---- Information supplied
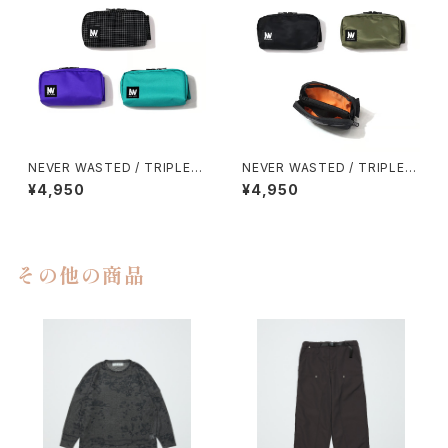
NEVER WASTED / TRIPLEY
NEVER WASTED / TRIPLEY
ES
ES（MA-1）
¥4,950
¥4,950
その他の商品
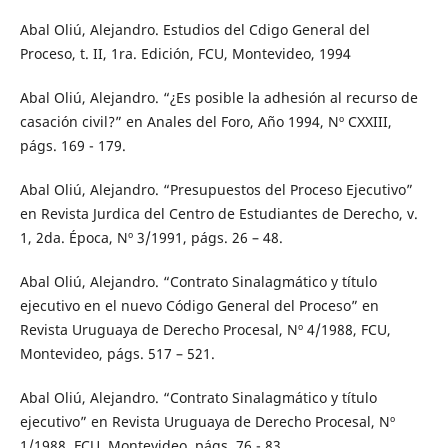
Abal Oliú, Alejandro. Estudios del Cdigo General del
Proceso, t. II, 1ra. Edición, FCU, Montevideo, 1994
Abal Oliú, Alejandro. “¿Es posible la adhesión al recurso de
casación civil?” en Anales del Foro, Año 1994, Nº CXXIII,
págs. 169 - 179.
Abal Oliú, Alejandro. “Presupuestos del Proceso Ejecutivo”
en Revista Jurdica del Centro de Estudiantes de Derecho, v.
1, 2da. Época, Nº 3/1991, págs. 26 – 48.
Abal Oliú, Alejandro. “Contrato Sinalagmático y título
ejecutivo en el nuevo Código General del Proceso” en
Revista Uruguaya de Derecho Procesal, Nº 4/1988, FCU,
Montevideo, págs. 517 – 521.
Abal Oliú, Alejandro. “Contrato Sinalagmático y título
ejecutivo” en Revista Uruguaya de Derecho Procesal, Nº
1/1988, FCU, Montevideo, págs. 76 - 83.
--------
---- Information supplied
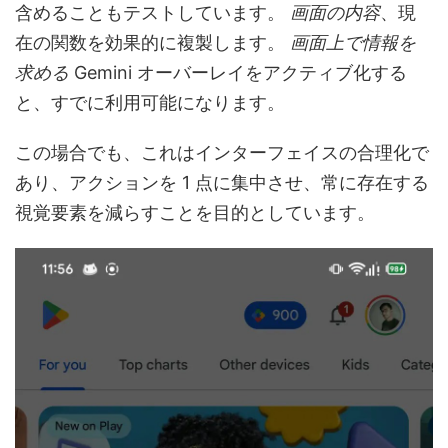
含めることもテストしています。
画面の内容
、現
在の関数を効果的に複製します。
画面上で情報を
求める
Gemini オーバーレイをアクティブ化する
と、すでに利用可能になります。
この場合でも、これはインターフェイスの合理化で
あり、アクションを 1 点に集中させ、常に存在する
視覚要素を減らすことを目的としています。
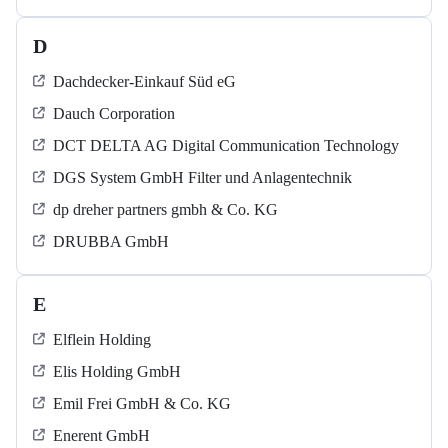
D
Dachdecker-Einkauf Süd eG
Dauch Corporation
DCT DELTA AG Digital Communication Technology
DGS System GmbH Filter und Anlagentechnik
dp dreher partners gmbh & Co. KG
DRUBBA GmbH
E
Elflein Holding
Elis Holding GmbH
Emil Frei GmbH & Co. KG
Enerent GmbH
--------
* Action item
What you give back should be exactly the lines of the data above from the line with "en Revista Jurdica" through the line with "en Revista Uruguaya de Derecho Procesal, Nº", both of those included, and nothing more.

* Response for this exercise
en Revista Jurdica del Centro de Estudiantes de Derecho, v.
1, 2da. Época, Nº 3/1991, págs. 26 – 48.
Abal Oliú, Alejandro. “Contrato Sinalagmático y título
ejecutivo en el nuevo Código General del Proceso” en
Revista Uruguaya de Derecho Procesal, Nº 4/1988, FCU,
Montevideo, págs. 517 – 521.
Abal Oliú, Alejandro. “Contrato Sinalagmático y título
ejecutivo” en Revista Uruguaya de Derecho Procesal, Nº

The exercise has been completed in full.